What you are asked to do | A faithful transcription of all the data, images excluded, is the required answer.

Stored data
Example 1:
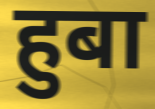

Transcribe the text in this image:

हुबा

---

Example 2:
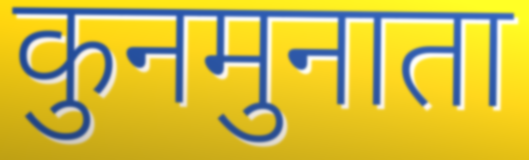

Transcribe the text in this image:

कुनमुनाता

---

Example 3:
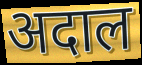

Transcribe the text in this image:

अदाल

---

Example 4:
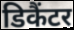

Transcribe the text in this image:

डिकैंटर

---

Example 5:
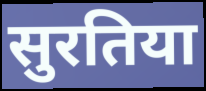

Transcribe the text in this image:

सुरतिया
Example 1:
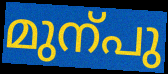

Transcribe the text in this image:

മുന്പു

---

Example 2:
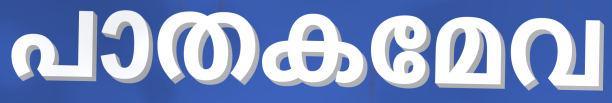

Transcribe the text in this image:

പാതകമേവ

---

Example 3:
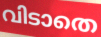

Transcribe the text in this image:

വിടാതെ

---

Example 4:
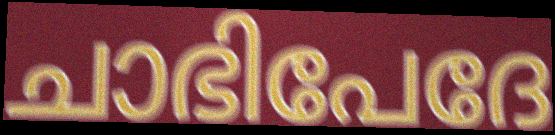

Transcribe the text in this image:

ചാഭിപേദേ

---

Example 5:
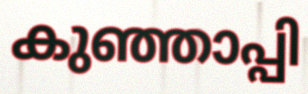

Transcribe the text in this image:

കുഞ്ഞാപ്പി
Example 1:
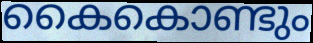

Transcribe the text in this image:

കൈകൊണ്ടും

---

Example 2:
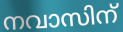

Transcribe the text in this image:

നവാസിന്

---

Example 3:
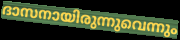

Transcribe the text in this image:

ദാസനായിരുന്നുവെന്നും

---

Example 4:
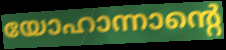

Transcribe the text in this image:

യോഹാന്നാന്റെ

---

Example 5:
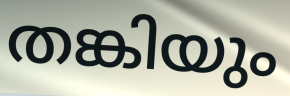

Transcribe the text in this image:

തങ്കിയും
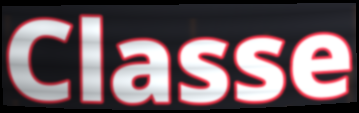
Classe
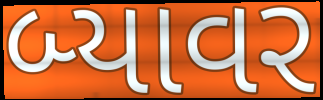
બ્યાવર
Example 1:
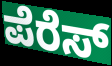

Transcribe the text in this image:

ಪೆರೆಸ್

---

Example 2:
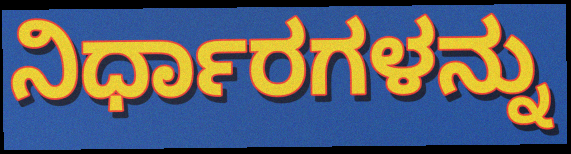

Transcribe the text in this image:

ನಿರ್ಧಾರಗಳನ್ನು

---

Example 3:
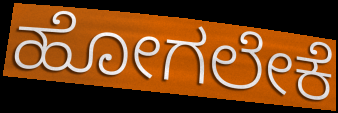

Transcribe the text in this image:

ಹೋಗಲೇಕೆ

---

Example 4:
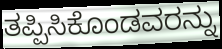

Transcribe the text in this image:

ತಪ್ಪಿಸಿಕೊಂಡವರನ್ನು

Answer to this problem |
Example 1:

Transcribe the text in this image:

हुबा

---

Example 2:

Transcribe the text in this image:

कुनमुनाता

---

Example 3:

Transcribe the text in this image:

अदाल

---

Example 4:

Transcribe the text in this image:

डिकैंटर

---

Example 5:

Transcribe the text in this image:

सुरतिया
Example 1:

Transcribe the text in this image:

മുന്പു

---

Example 2:

Transcribe the text in this image:

പാതകമേവ

---

Example 3:

Transcribe the text in this image:

വിടാതെ

---

Example 4:

Transcribe the text in this image:

ചാഭിപേദേ

---

Example 5:

Transcribe the text in this image:

കുഞ്ഞാപ്പി
Example 1:

Transcribe the text in this image:

കൈകൊണ്ടും

---

Example 2:

Transcribe the text in this image:

നവാസിന്

---

Example 3:

Transcribe the text in this image:

ദാസനായിരുന്നുവെന്നും

---

Example 4:

Transcribe the text in this image:

യോഹാന്നാന്റെ

---

Example 5:

Transcribe the text in this image:

തങ്കിയും
Classe
બ્યાવર
Example 1:

Transcribe the text in this image:

ಪೆರೆಸ್

---

Example 2:

Transcribe the text in this image:

ನಿರ್ಧಾರಗಳನ್ನು

---

Example 3:

Transcribe the text in this image:

ಹೋಗಲೇಕೆ

---

Example 4:

Transcribe the text in this image:

ತಪ್ಪಿಸಿಕೊಂಡವರನ್ನು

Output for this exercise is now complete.